▶ _PROBLEM TO SOLVE_
In the mailing-list post below, what job title appears in Jason Brice's signature?

▶ _GIVEN TEXT_
——————————

[MLB-WIRELESS] 802.11g Starts Answering WLAN Range Questions

Jason Brice Jason.Brice at kiandra.com
Thu Jan 16 16:27:31 EST 2003


What sort error correction methods must we be talking here to account for that large a loss in (potential) throughput?
and what sort of error rates?

I know the framing overhead on traditional wired connections doesn't take up nearly that much bandwidth.
Even with PPP overhead on something as crappy as a dial-up modem connection we see a much, better ratio of Layer 2 throughput to physical bandwidth than we are talking about with 802.11a
I understand that a wireless connection is likely to experience MANY more errors that a wired network, but the throughput still seems quite low to me..?

Does anyone have more details on this?

________________________
jason brice
senior network engineer
kiandra system solutions
level 9, 455 bourke st melbourne vic 3000
(t) +61 3 9600 1639
(f) +61 3 9600 1656



-----Original Message-----
From: Michael_Florence at dlink.com.au [mailto:Michael_Florence at dlink.com.au] 
Sent: Thursday, 16 January 2003 6:43 PM
To: John Dalton
Cc: Tristan Gulyas; melbwireless at wireless.org.au
Subject: Re: [MLB-WIRELESS] 802.11g Starts Answering WLAN Range Questions




John, that is an excellent explanation.

——————————

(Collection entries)
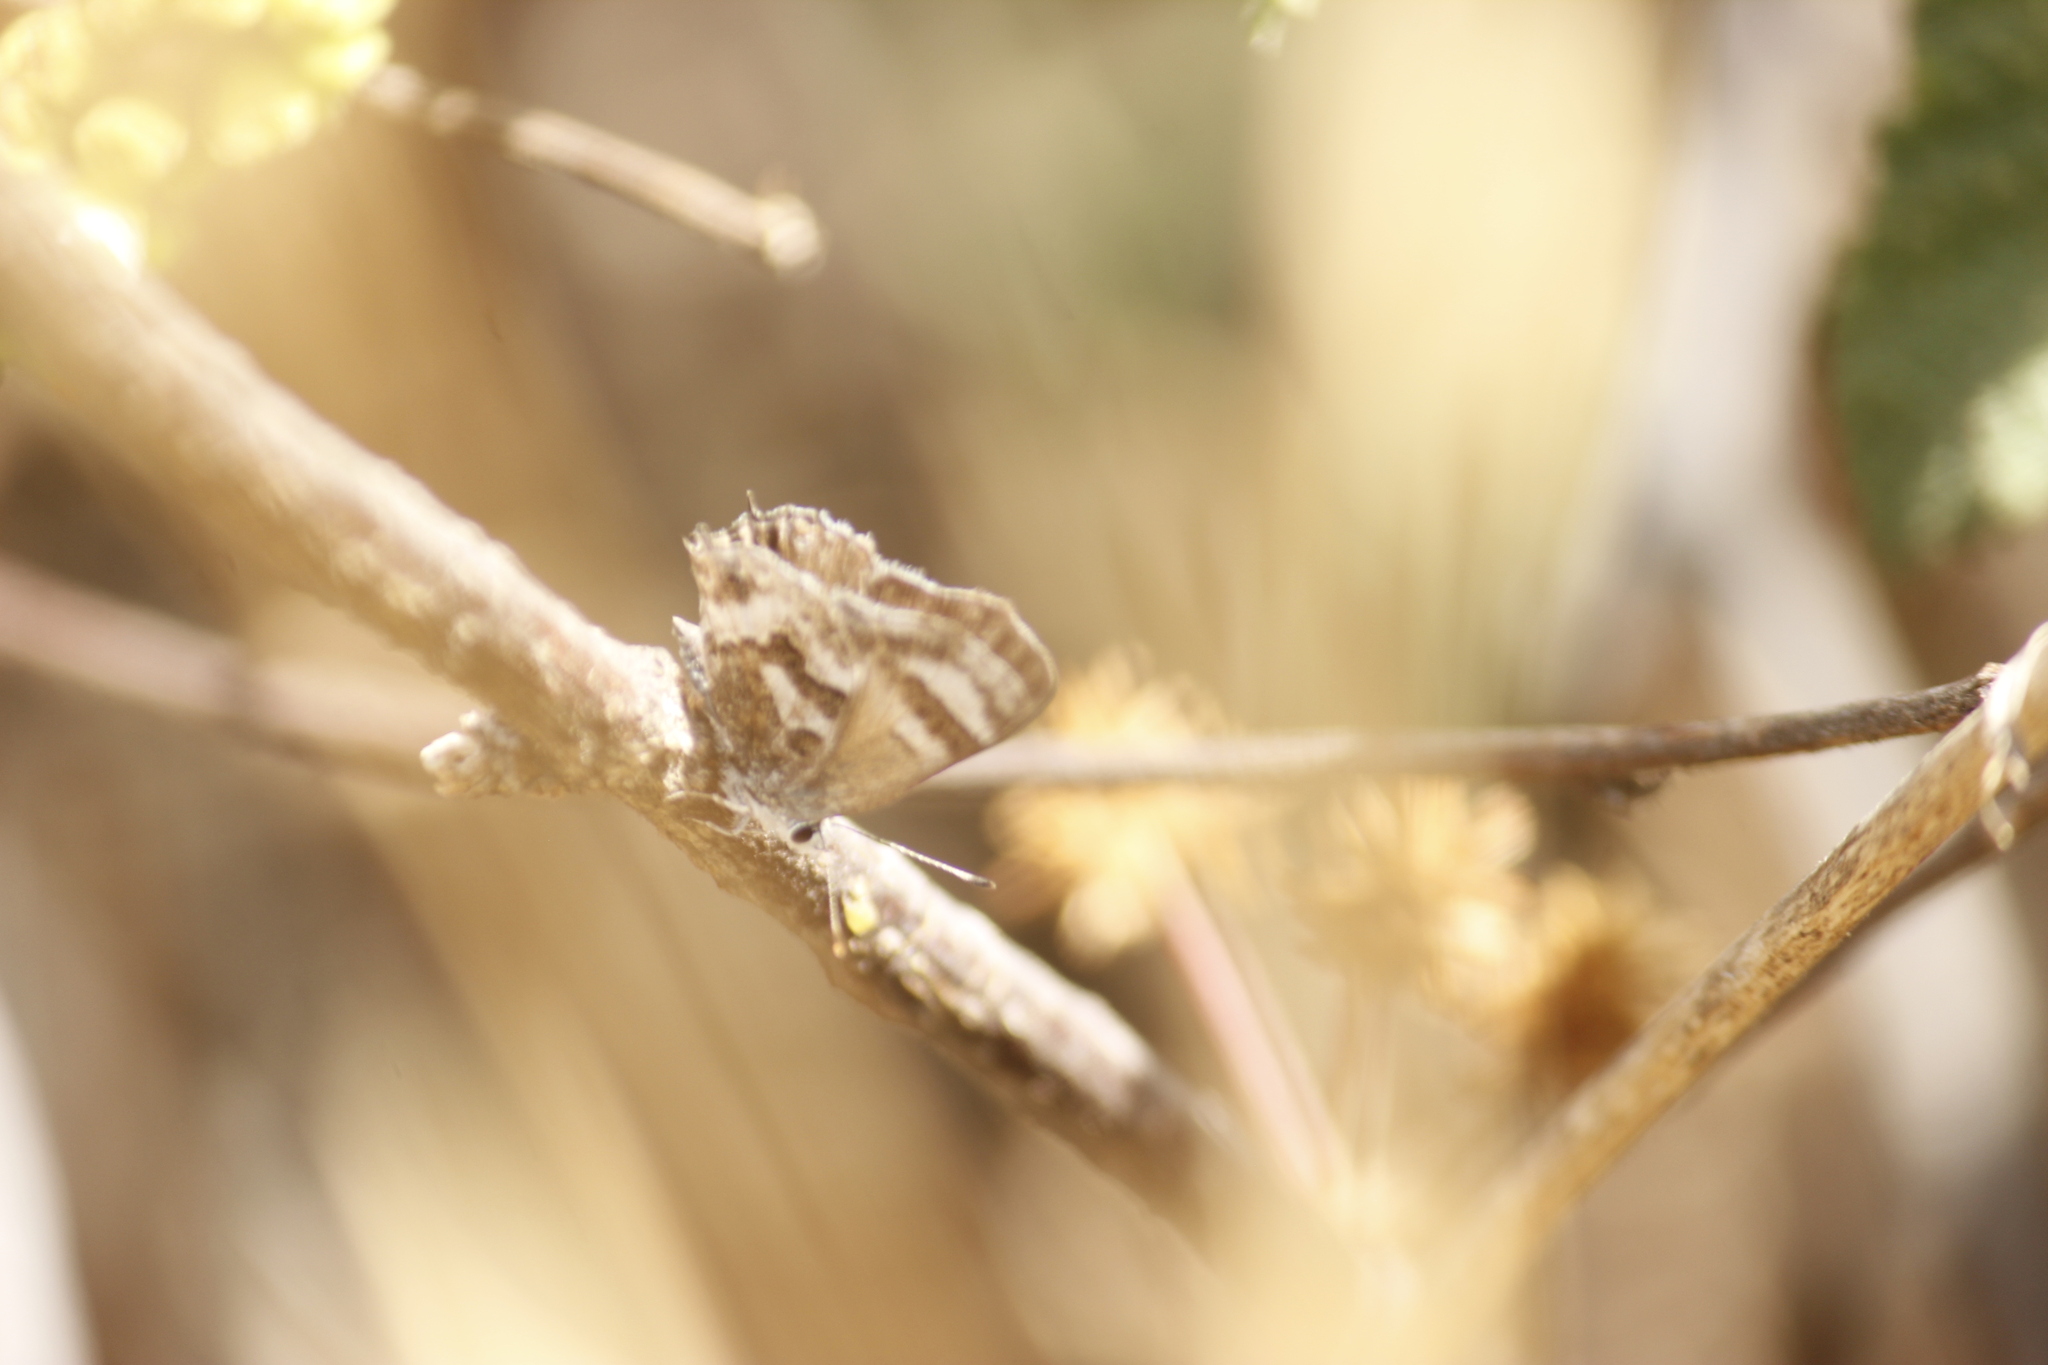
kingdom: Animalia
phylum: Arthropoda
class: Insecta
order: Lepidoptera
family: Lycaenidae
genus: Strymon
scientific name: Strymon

——————————

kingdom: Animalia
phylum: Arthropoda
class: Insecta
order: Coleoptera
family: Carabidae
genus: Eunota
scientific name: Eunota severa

——————————

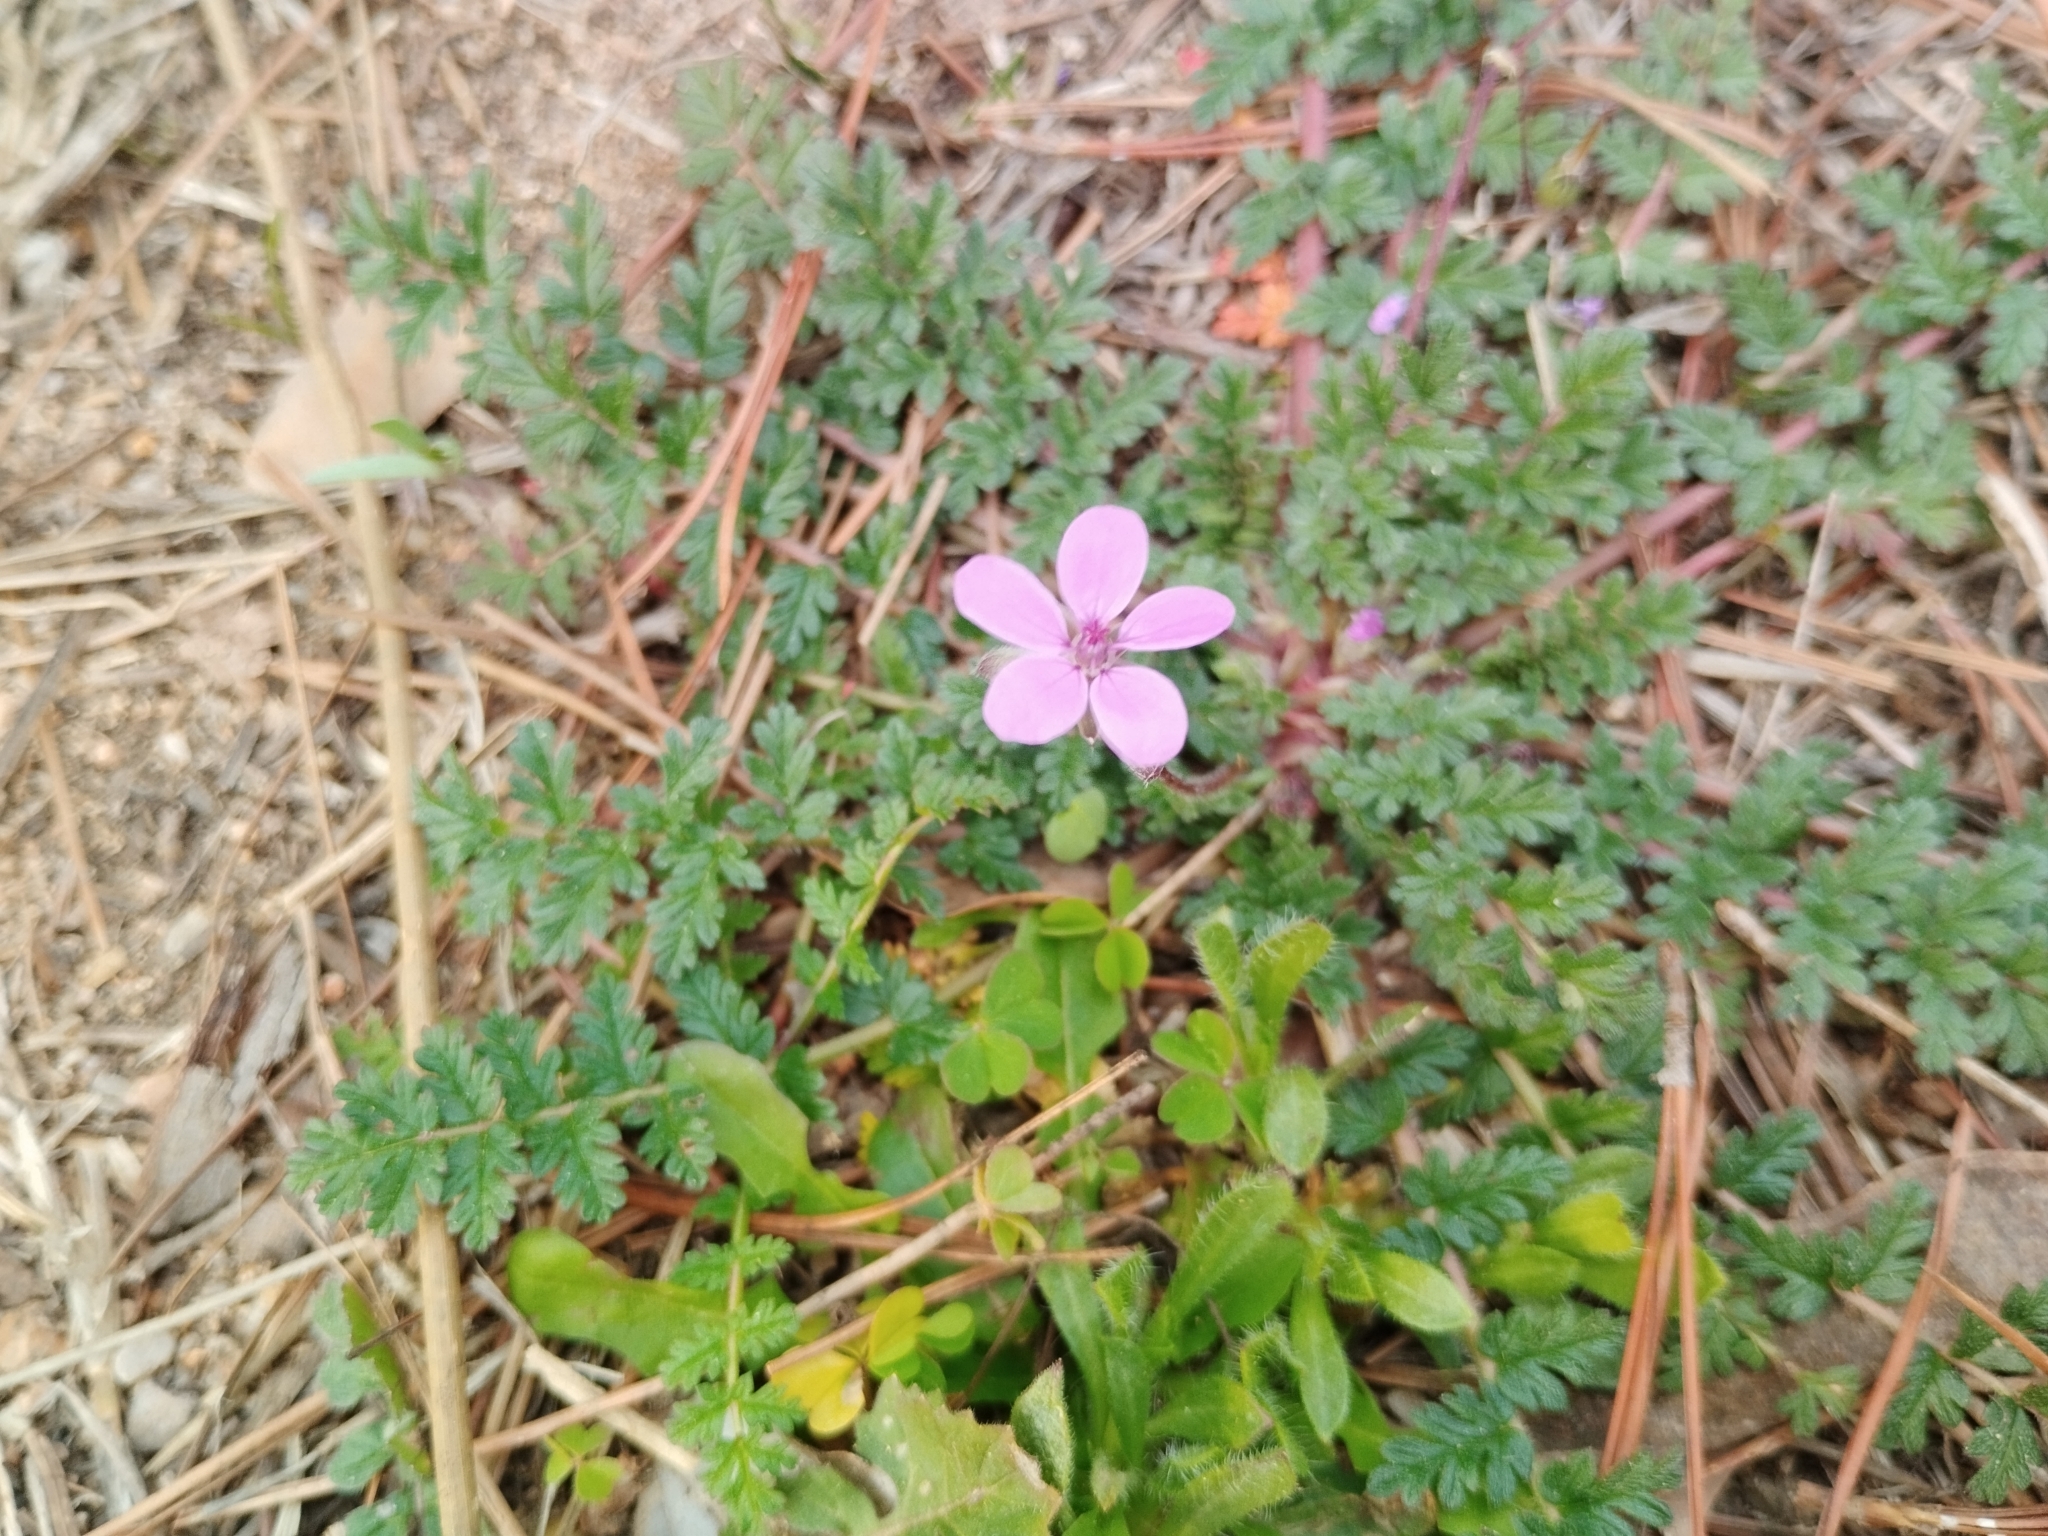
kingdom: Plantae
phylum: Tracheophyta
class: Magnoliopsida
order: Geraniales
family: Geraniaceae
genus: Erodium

——————————

▶ _THE COMPLETED TASK_
Senior network engineer